Nector looked uncertainly at Margaret, whose mouth had dropped open and then slowly shut to a line. “I was just a boy,” he went on, nervously, “but now, what does it matter?” Nector noticed I had gone stiff on the ground. I was playing dead.

“Look, he’s playing dead,” he tried to change Margaret’s focus. “Convincing, isn’t he?”

“It won’t be play for long” was Margaret’s answer.

Then silence. I waited for her blows to fall upon me where I lay defenseless and stupid. But she did nothing, which made me even more afraid. I opened my eyes a crack, and my terror was confirmed. From the set of her mouth and the flash in her eyes, I knew she understood all and was reserving punishment. Mere browbeating, tongue lashing, ass kicking, and starvation of an old man would not be enough. She gave a chilly little grin, rose, and turned her back on the two of us.

“It is time for me to rest my old bones,” I said in despair. Then I crawled into the corner of the house and burrowed under a heap of blankets. I covered my face, bit my tongue, and turned to the wall. There, I prayed to the spirit of the turtle.

“Come help me,” I called on my dodem, the mekinak. “Not to stick out my head, my arms, my feet, my tail or niinag.” I thought that if I could only contain myself and stay beneath the covers, Margaret might progress to the end of her anger and find there a morsel of tenderness. The good priest tells us that miracles are part of ordinary life, but not for the lazy or the wicked, and I was both according to the Catholics. As it turned out, I was bound to suffer. To absorb a hard medicine. And Margaret knew exactly what to cook up for the poor old man and how to deliver it most drastically.

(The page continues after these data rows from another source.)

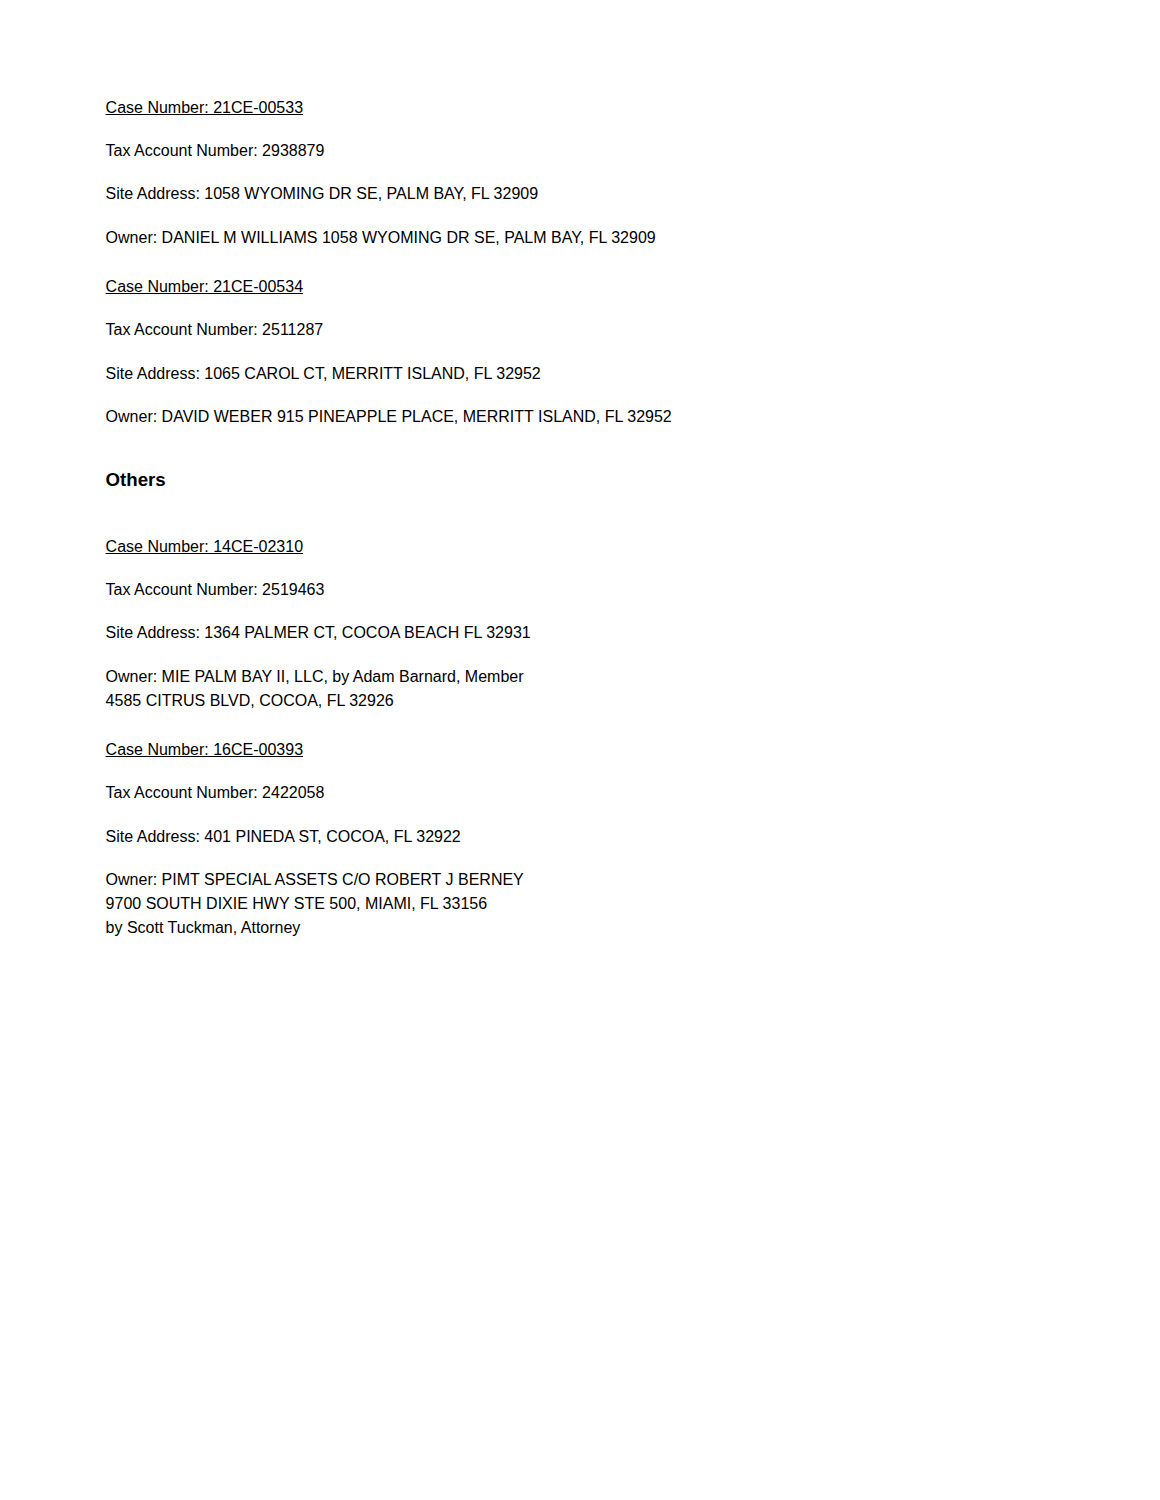Case Number: 21CE-00533
Tax Account Number: 2938879
Site Address: 1058 WYOMING DR SE, PALM BAY, FL 32909
Owner: DANIEL M WILLIAMS 1058 WYOMING DR SE, PALM BAY, FL 32909
Case Number: 21CE-00534
Tax Account Number: 2511287
Site Address: 1065 CAROL CT, MERRITT ISLAND, FL 32952
Owner: DAVID WEBER 915 PINEAPPLE PLACE, MERRITT ISLAND, FL 32952
Others
Case Number: 14CE-02310
Tax Account Number: 2519463
Site Address: 1364 PALMER CT, COCOA BEACH FL 32931
Owner: MIE PALM BAY II, LLC, by Adam Barnard, Member
4585 CITRUS BLVD, COCOA, FL 32926
Case Number: 16CE-00393
Tax Account Number: 2422058
Site Address: 401 PINEDA ST, COCOA, FL 32922
Owner: PIMT SPECIAL ASSETS C/O ROBERT J BERNEY
9700 SOUTH DIXIE HWY STE 500, MIAMI, FL 33156
by Scott Tuckman, Attorney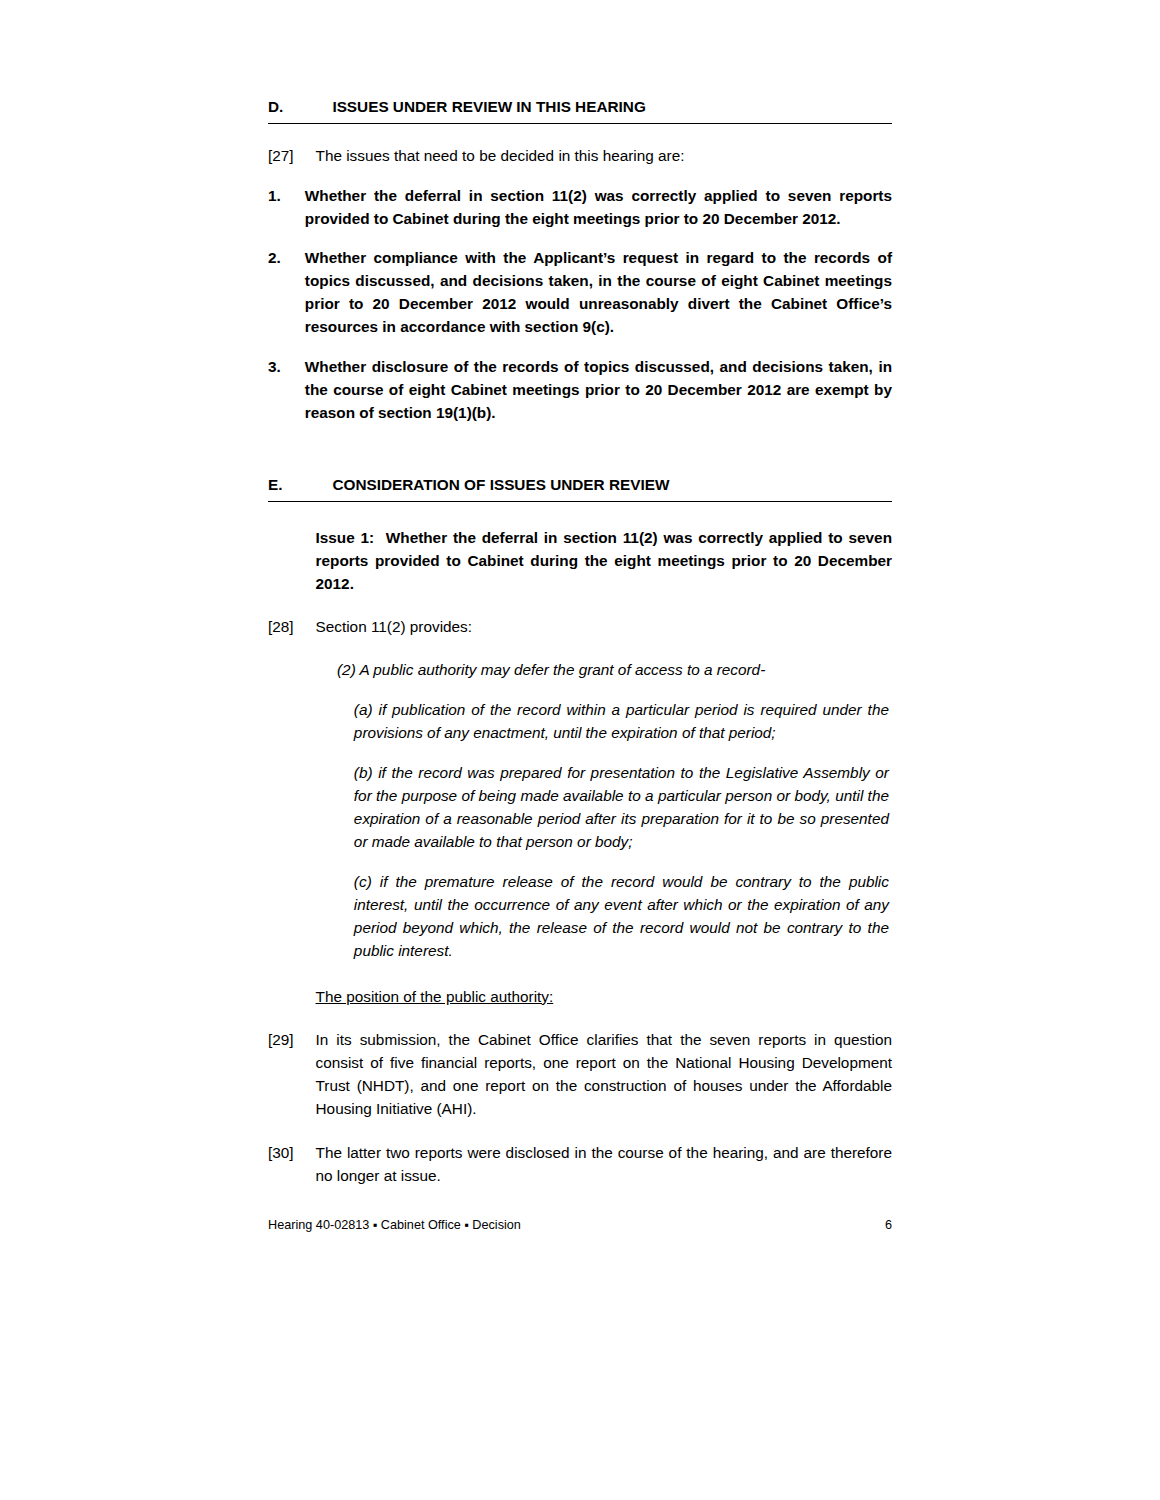D. ISSUES UNDER REVIEW IN THIS HEARING
[27]
The issues that need to be decided in this hearing are:
Whether the deferral in section 11(2) was correctly applied to seven reports provided to Cabinet during the eight meetings prior to 20 December 2012.
Whether compliance with the Applicant’s request in regard to the records of topics discussed, and decisions taken, in the course of eight Cabinet meetings prior to 20 December 2012 would unreasonably divert the Cabinet Office’s resources in accordance with section 9(c).
Whether disclosure of the records of topics discussed, and decisions taken, in the course of eight Cabinet meetings prior to 20 December 2012 are exempt by reason of section 19(1)(b).
E. CONSIDERATION OF ISSUES UNDER REVIEW
Issue 1: Whether the deferral in section 11(2) was correctly applied to seven reports provided to Cabinet during the eight meetings prior to 20 December 2012.
[28]
Section 11(2) provides:
(2) A public authority may defer the grant of access to a record-
(a) if publication of the record within a particular period is required under the provisions of any enactment, until the expiration of that period;
(b) if the record was prepared for presentation to the Legislative Assembly or for the purpose of being made available to a particular person or body, until the expiration of a reasonable period after its preparation for it to be so presented or made available to that person or body;
(c) if the premature release of the record would be contrary to the public interest, until the occurrence of any event after which or the expiration of any period beyond which, the release of the record would not be contrary to the public interest.
The position of the public authority:
[29]
In its submission, the Cabinet Office clarifies that the seven reports in question consist of five financial reports, one report on the National Housing Development Trust (NHDT), and one report on the construction of houses under the Affordable Housing Initiative (AHI).
[30]
The latter two reports were disclosed in the course of the hearing, and are therefore no longer at issue.
Hearing 40-02813 ▪ Cabinet Office ▪ Decision
6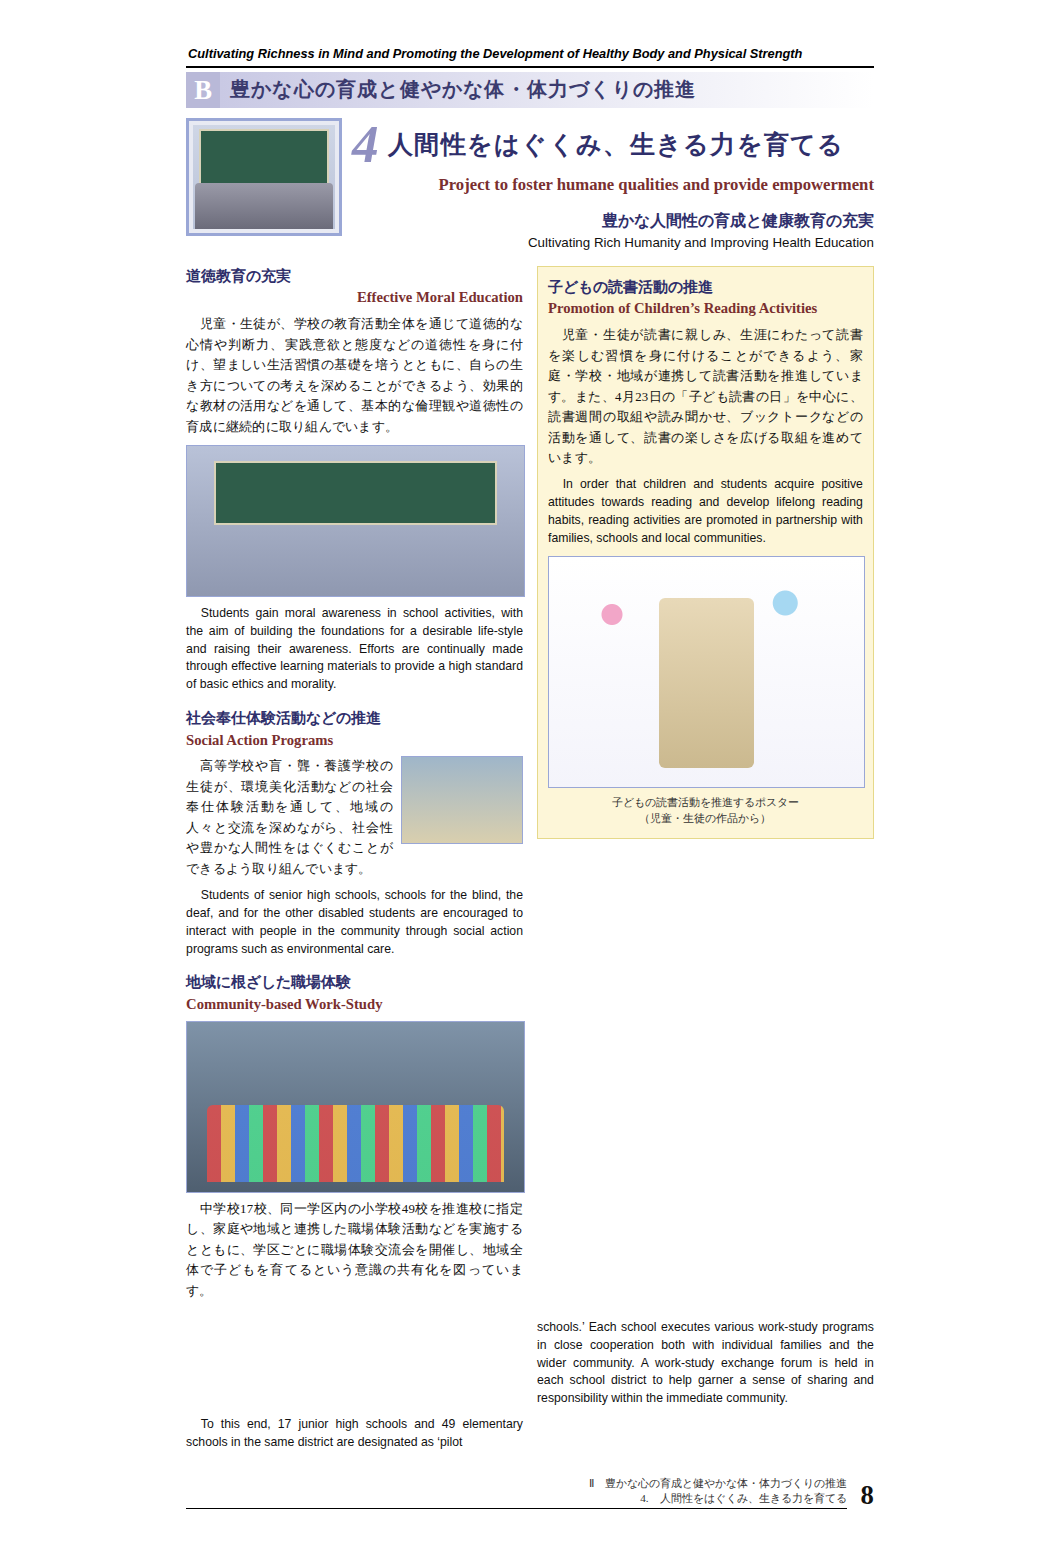Cultivating Richness in Mind and Promoting the Development of Healthy Body and Physical Strength
B
豊かな心の育成と健やかな体・体力づくりの推進
4 人間性をはぐくみ、生きる力を育てる
Project to foster humane qualities and provide empowerment
豊かな人間性の育成と健康教育の充実
Cultivating Rich Humanity and Improving Health Education
道徳教育の充実
Effective Moral Education
　児童・生徒が、学校の教育活動全体を通じて道徳的な心情や判断力、実践意欲と態度などの道徳性を身に付け、望ましい生活習慣の基礎を培うとともに、自らの生き方についての考えを深めることができるよう、効果的な教材の活用などを通して、基本的な倫理観や道徳性の育成に継続的に取り組んでいます。
Students gain moral awareness in school activities, with the aim of building the foundations for a desirable life-style and raising their awareness. Efforts are continually made through effective learning materials to provide a high standard of basic ethics and morality.
社会奉仕体験活動などの推進
Social Action Programs
　高等学校や盲・聾・養護学校の生徒が、環境美化活動などの社会奉仕体験活動を通して、地域の人々と交流を深めながら、社会性や豊かな人間性をはぐくむことができるよう取り組んでいます。
Students of senior high schools, schools for the blind, the deaf, and for the other disabled students are encouraged to interact with people in the community through social action programs such as environmental care.
地域に根ざした職場体験
Community-based Work-Study
　中学校17校、同一学区内の小学校49校を推進校に指定し、家庭や地域と連携した職場体験活動などを実施するとともに、学区ごとに職場体験交流会を開催し、地域全体で子どもを育てるという意識の共有化を図っています。
子どもの読書活動の推進
Promotion of Children’s Reading Activities
　児童・生徒が読書に親しみ、生涯にわたって読書を楽しむ習慣を身に付けることができるよう、家庭・学校・地域が連携して読書活動を推進しています。また、4月23日の「子ども読書の日」を中心に、読書週間の取組や読み聞かせ、ブックトークなどの活動を通して、読書の楽しさを広げる取組を進めています。
In order that children and students acquire positive attitudes towards reading and develop lifelong reading habits, reading activities are promoted in partnership with families, schools and local communities.
子どもの読書活動を推進するポスター
（児童・生徒の作品から）
schools.’ Each school executes various work-study programs in close cooperation both with individual families and the wider community. A work-study exchange forum is held in each school district to help garner a sense of sharing and responsibility within the immediate community.
To this end, 17 junior high schools and 49 elementary schools in the same district are designated as ‘pilot
Ⅱ　豊かな心の育成と健やかな体・体力づくりの推進
4.　人間性をはぐくみ、生きる力を育てる
8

So I had snared her. She would snare me right back. We both knew that she was doing it and both of us knew why, but neither of us had the courage to dismantle the barrier of hard sticks, pointed words, and prickles of jealousy that soon tangled like deep bush between us. I knew she had divined the true prey of that snare I’d set, figured out the reason I tried to kill him, and decided to resurrect my jealousy and use Shesheeb as a weapon. Although I was aware of her ploy, I couldn’t help her scorn from cutting, or the thorns of her words from piercing deep.

One night, she hummed in an irritating manner, beneath her breath. “Ninimoshe,” she finally let me hear her singing, “sweet-heart, little duck, speak softly, for my old man will hear you creeping underneath my blanket.”

Of course, after that I tossed all night, at each little noise, imagining the absurd picture of the greasy old duck sneaking into our cabin. Now that she slept across the room from me, such a thing was remotely possible. I began to sleep by the door, but then I feared the window. The upshot was I got no sleep at all.

“People say they know the old man down the road,” she said to me slyly the next day, “but not as I do. His powers are significant. Why, he can turn himself into a fly, buzz about, listen in on people.”

I tried to bite my tongue, to keep my temper from flaring up. A fly! Saaah! That time, I succeeded. But other times I did not. She laughed, now, when I insisted on accompanying her to Holy Mass. For years, she had begged my presence, hoping to convert one more soul for Father Damien and lure me into a church marriage. Now she refused to let me walk beside her.